Homosexual marriage-devotees claim that traditional marriage policies interfere with their right to love each other. Marriage is not permission to love another. Love and marriage are not glued together, and they are not synonyms. Two people in love can live together openly in all 50 states. Proponents say divorce has already damaged marriage, suggesting that this in some way invalidates the union of husband and wife. Marriage has been harmed, but should we damage it further? If one hand gets caught in the lawnmower, do you stick the other one in, as well? We need to fix marriage, not dismantle it.
Those who innocently buy into the modern marriage rhetoric say their position is the true pro-family stance. Are we acting in the best interest of families if marriage is no longer about children, but is, instead, about adult desires? A true pro-family stance always puts children first, and it never robs a child of one of his parents. Proponents claim that, because some couples cannot or do not have children, the well-being of children is somehow moot. Why? Society sets its standards by the norm, not the exceptions. While every couple may not have children, every child has, and needs, both a father and a mother.

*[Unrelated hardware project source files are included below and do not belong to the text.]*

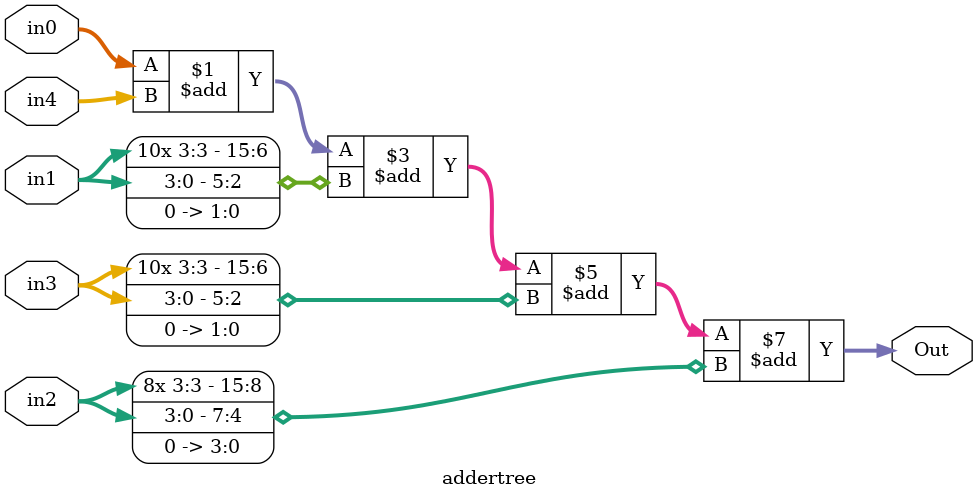
<source format=v>
 module addertree #(
    parameter NUM_INPUT_BITS = 4, 
    parameter NUM_OUTPUT_BITS = 16
) (
    input signed [NUM_INPUT_BITS-1:0] in0, 
    input signed [NUM_INPUT_BITS-1:0] in1, 
    input signed [NUM_INPUT_BITS-1:0] in2, 
    input signed [NUM_INPUT_BITS-1:0] in3, 
    input signed [NUM_INPUT_BITS-1:0] in4, 
    output signed [NUM_OUTPUT_BITS-1:0] Out );


assign Out = in0 + in4 + ( in1 << 2) + (in3 << 2) + (in2 << 4) ;

endmodule

</source>
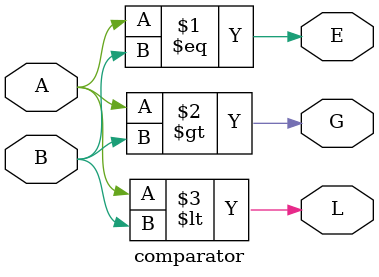
<source format=v>
module comparator(A,B,E,G,L);
input A,B;
output E,G,L;
assign E=(A==B);
assign G=(A>B);
assign L=(A<B);
endmodule

</source>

Some think same-gender marriages will not affect traditional families. Mat Staver of Liberty Council points out the fundamental damage from a society which distorts male/female roles to make gender irrelevant, and which declares that children are no longer its priority. We see the chaos of our previous social experiment with no-fault divorce in “The Evolution of Divorce” by W. Bradford Wilcox. After we embraced throw-away marriage, divorce rates skyrocketed from 20 percent to 50 percent, and the number of couples living together outside of marriage increased by 1400 percent in little more than a decade. We now entertain another social experiment of volcanic proportions. Should we force those risks on our children?
Many believe government should get out of marriage. Think again. It is government’s job to create a safe umbrella under which we work and live. Intact, enduring marriages with a father, mother and children have been the foundation of every stable society in world history. It is the duty of government to encourage and protect such families. Marriage is also our best guarantee of the limited government of our Constitution. When families fracture, government steps in with welfare to become the provident “daddy.” Taxes and bureaucracies balloon, and freedoms disappear under government giveaways.
Marriage is between a man and woman who live together, and commit to each other and their offspring. Any other union is not marriage. Is any supposed social benefit touted by the new “equality” worth hurting our children? We must preserve our national culture of marriage between one man and one woman, as father and mother, who raise children in enduring families.